Entries shown -
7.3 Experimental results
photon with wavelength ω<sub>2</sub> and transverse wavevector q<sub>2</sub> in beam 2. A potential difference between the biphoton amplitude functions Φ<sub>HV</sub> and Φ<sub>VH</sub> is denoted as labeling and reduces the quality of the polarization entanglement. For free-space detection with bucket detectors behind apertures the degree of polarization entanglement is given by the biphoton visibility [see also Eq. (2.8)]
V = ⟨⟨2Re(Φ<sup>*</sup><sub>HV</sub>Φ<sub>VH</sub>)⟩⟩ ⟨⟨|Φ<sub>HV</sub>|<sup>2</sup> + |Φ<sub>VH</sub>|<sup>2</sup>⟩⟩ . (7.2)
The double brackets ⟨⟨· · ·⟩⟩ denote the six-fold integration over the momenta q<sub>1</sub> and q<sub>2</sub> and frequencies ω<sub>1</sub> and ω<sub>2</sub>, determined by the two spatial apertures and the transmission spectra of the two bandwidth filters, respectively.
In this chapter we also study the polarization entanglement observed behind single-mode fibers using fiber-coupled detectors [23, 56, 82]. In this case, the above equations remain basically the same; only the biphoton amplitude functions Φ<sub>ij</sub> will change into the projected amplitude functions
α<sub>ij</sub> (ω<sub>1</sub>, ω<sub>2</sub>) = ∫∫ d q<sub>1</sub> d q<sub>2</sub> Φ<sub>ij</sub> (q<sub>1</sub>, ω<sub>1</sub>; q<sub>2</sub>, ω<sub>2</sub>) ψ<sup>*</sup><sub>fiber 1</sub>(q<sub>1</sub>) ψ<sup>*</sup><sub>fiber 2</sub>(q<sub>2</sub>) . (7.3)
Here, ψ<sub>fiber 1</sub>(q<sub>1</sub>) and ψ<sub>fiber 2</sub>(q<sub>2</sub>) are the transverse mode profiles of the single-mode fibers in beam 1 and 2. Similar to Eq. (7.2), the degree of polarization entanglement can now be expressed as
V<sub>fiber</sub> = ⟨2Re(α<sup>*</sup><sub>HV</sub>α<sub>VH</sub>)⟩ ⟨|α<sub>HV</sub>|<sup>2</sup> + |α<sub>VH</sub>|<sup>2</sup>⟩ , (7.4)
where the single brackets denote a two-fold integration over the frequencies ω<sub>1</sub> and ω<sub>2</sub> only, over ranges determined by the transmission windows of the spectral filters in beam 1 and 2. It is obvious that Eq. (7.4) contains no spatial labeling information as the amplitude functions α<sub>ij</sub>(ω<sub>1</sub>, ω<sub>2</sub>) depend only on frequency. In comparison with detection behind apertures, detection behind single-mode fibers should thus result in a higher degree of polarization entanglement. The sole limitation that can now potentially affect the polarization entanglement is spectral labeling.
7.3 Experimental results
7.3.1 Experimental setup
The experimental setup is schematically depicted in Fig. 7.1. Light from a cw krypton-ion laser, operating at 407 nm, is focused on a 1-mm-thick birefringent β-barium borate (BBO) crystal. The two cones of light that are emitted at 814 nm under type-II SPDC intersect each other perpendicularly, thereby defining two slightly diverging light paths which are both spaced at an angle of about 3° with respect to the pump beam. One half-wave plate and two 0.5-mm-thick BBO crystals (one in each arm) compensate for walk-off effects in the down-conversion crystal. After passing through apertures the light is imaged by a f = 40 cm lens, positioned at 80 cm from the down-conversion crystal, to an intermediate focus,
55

What is expected - Restate, word for word and with nothing added, the lines from the first line of the listing through the one where "The double brackets" stands.

Written solution -
7.3 Experimental results
photon with wavelength ω<sub>2</sub> and transverse wavevector q<sub>2</sub> in beam 2. A potential difference between the biphoton amplitude functions Φ<sub>HV</sub> and Φ<sub>VH</sub> is denoted as labeling and reduces the quality of the polarization entanglement. For free-space detection with bucket detectors behind apertures the degree of polarization entanglement is given by the biphoton visibility [see also Eq. (2.8)]
V = ⟨⟨2Re(Φ<sup>*</sup><sub>HV</sub>Φ<sub>VH</sub>)⟩⟩ ⟨⟨|Φ<sub>HV</sub>|<sup>2</sup> + |Φ<sub>VH</sub>|<sup>2</sup>⟩⟩ . (7.2)
The double brackets ⟨⟨· · ·⟩⟩ denote the six-fold integration over the momenta q<sub>1</sub> and q<sub>2</sub> and frequencies ω<sub>1</sub> and ω<sub>2</sub>, determined by the two spatial apertures and the transmission spectra of the two bandwidth filters, respectively.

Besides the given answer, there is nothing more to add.